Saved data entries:

————

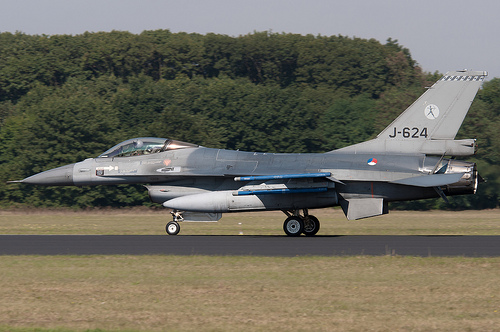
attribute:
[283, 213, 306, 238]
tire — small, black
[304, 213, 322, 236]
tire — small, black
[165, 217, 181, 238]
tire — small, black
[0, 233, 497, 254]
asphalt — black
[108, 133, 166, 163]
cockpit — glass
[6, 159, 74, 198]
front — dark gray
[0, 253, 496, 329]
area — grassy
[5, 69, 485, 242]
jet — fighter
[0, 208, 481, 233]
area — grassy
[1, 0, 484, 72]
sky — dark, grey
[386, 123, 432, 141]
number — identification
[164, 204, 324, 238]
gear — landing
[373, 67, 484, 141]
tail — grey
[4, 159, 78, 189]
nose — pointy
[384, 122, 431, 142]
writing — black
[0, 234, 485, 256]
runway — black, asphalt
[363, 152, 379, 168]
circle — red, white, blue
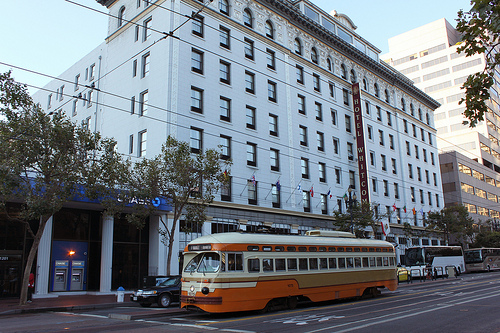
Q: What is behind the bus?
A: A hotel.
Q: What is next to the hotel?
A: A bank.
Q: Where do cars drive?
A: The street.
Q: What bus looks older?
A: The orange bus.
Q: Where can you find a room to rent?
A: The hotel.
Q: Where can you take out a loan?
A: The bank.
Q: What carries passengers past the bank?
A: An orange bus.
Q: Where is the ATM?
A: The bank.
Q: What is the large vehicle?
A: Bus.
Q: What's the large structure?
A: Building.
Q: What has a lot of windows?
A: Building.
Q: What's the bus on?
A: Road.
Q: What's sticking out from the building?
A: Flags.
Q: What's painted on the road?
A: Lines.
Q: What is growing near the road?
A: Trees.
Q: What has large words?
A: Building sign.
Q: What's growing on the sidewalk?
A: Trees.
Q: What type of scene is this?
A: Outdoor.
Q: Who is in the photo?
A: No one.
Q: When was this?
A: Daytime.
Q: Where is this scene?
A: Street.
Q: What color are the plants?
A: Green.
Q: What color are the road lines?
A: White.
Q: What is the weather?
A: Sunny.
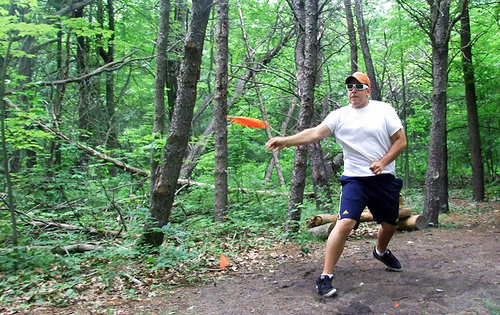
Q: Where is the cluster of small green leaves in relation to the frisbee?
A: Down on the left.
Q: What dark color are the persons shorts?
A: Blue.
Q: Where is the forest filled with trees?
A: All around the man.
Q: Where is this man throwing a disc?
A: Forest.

————

DESCRIPTION OF THE TASK: Rewrite every line of the entries above as one numbered list, leaving out blank lines and the pictures.

EXERCISE SOLUTION:
1. attribute:
2. [283, 213, 306, 238]
3. tire — small, black
4. [304, 213, 322, 236]
5. tire — small, black
6. [165, 217, 181, 238]
7. tire — small, black
8. [0, 233, 497, 254]
9. asphalt — black
10. [108, 133, 166, 163]
11. cockpit — glass
12. [6, 159, 74, 198]
13. front — dark gray
14. [0, 253, 496, 329]
15. area — grassy
16. [5, 69, 485, 242]
17. jet — fighter
18. [0, 208, 481, 233]
19. area — grassy
20. [1, 0, 484, 72]
21. sky — dark, grey
22. [386, 123, 432, 141]
23. number — identification
24. [164, 204, 324, 238]
25. gear — landing
26. [373, 67, 484, 141]
27. tail — grey
28. [4, 159, 78, 189]
29. nose — pointy
30. [384, 122, 431, 142]
31. writing — black
32. [0, 234, 485, 256]
33. runway — black, asphalt
34. [363, 152, 379, 168]
35. circle — red, white, blue
36. Q: What is behind the bus?
37. A: A hotel.
38. Q: What is next to the hotel?
39. A: A bank.
40. Q: Where do cars drive?
41. A: The street.
42. Q: What bus looks older?
43. A: The orange bus.
44. Q: Where can you find a room to rent?
45. A: The hotel.
46. Q: Where can you take out a loan?
47. A: The bank.
48. Q: What carries passengers past the bank?
49. A: An orange bus.
50. Q: Where is the ATM?
51. A: The bank.
52. Q: What is the large vehicle?
53. A: Bus.
54. Q: What's the large structure?
55. A: Building.
56. Q: What has a lot of windows?
57. A: Building.
58. Q: What's the bus on?
59. A: Road.
60. Q: What's sticking out from the building?
61. A: Flags.
62. Q: What's painted on the road?
63. A: Lines.
64. Q: What is growing near the road?
65. A: Trees.
66. Q: What has large words?
67. A: Building sign.
68. Q: What's growing on the sidewalk?
69. A: Trees.
70. Q: What type of scene is this?
71. A: Outdoor.
72. Q: Who is in the photo?
73. A: No one.
74. Q: When was this?
75. A: Daytime.
76. Q: Where is this scene?
77. A: Street.
78. Q: What color are the plants?
79. A: Green.
80. Q: What color are the road lines?
81. A: White.
82. Q: What is the weather?
83. A: Sunny.
84. Q: Where is the cluster of small green leaves in relation to the frisbee?
85. A: Down on the left.
86. Q: What dark color are the persons shorts?
87. A: Blue.
88. Q: Where is the forest filled with trees?
89. A: All around the man.
90. Q: Where is this man throwing a disc?
91. A: Forest.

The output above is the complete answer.